No subscription rights, paid subscribed shares (BTA) or new shares have or will be registered under the United States Securities Act of 1933 (the “Securities Act”) or securities legislation in any state or other jurisdiction in the United States and may not be offered, subscribed, used, pledged, sold, resold, allotted, delivered or transferred, directly or indirectly, into or within the United States, other than pursuant to an exemption from, or in a transaction that is subject to, the registration requirements of the Securities Act. Furthermore, the securities mentioned in this press release have not been registered and will not be registered under any applicable securities law in Australia, Hong Kong, Japan, Canada, New Zealand, South Africa, Switzerland or Singapore and may, with certain exceptions, not be offered or sold within, or on behalf of a person or for the benefit of a person who is registered in, these countries. The Company has not made an offer to the public to subscribe for or acquire the securities mentioned in this press release other than in Sweden.

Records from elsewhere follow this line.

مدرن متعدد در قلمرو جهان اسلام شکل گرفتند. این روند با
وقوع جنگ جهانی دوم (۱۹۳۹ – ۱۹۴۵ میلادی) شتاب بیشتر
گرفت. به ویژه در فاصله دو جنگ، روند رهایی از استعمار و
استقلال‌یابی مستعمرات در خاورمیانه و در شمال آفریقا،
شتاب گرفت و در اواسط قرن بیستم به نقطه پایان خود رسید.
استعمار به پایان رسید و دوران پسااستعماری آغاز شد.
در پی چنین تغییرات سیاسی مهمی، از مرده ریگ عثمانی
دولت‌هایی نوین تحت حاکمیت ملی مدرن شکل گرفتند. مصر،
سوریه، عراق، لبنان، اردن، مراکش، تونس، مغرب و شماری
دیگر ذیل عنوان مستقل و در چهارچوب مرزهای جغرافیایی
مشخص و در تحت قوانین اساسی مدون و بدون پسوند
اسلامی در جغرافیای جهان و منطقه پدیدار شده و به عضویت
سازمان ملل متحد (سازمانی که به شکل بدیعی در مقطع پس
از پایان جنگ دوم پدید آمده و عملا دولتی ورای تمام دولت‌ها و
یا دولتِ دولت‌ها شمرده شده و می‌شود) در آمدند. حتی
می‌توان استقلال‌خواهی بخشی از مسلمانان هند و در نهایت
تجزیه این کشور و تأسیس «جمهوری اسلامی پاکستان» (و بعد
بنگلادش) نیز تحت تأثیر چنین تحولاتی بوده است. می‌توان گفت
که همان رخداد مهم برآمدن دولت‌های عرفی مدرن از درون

In the EEA Member States, with the exception of Sweden, (each such EEA Member State, a “Relevant State“), this press release and the information contained herein are intended only for and directed to qualified investors as defined in the Prospectus Regulation. The securities mentioned in this press release are not intended to be offered to the public in any Relevant State and are only available to qualified investors except in accordance with exceptions in the Prospectus Regulation. Persons in any Relevant State who are not qualified investors should not take any actions based on this press release, nor rely on it.

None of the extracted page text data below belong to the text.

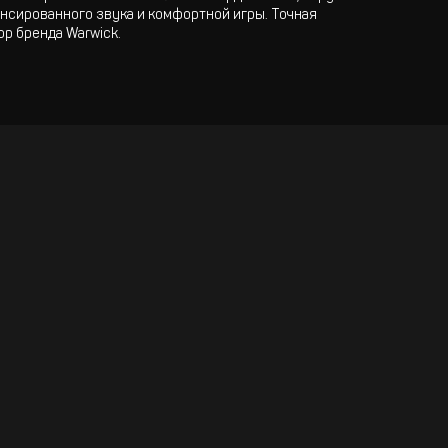
нсированного звука и комфортной игры. Точная
р бренда Warwick.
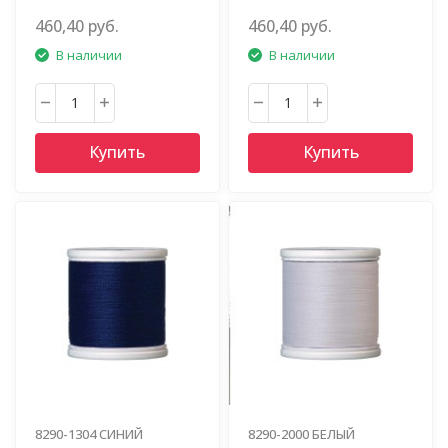
460,40 руб.
460,40 руб.
В наличии
В наличии
Купить
Купить
8290-1304 СИНИЙ
8290-2000 БЕЛЫЙ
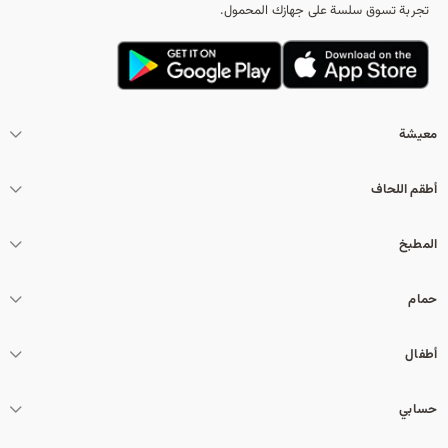
تجربة تسوق سلسة على جهازك المحمول.
معيشة
أطقم اللحاف
المطبخ
حمام
أطفال
حسابي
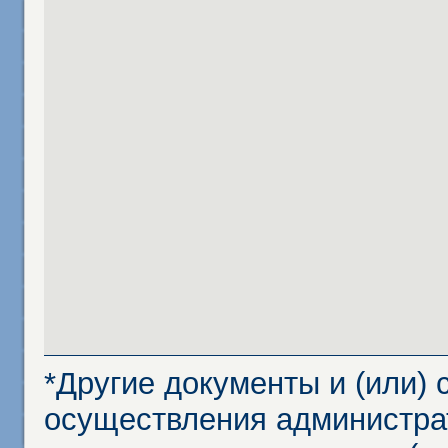
*Другие документы и (или)
осуществления администра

In the United Kingdom, this announcement and any other materials in relation to the securities described herein is only being distributed to, and is only directed at, and any investment or investment activity to which this document relates is available only to, and will be engaged in only with, “qualified investors” (within the meaning of the United Kingdom version of the EU Prospectus Regulation (2017/1129/EU) which is part of United Kingdom law by virtue of the European Union (Withdrawal) Act 2018) who (i) have professional experience in matters relating to investments which fall within Article 19(5) of the Financial Services and Markets Act 2000 (Financial Promotion) Order 2005 (as amended, the “Order“), (ii) are persons falling within Article 49(2)(a) to (d) (“high net worth companies, unincorporated associations etc”) of the Order, (iii) are outside the United Kingdom, or (iv) are persons to whom an invitation or inducement to engage in investment activity (within the meaning of section 21 of the Financial Services and Markets Act 2000) in connection with the issue or sale of any securities may otherwise lawfully be communicated or caused to be communicated (all such persons together being referred to as “relevant persons”). This announcement is directed only at relevant persons and must not be acted on or relied on by persons who are not relevant persons. Any investment or investment activity to which this announcement relates is available only to relevant persons and will be engaged in only with relevant persons.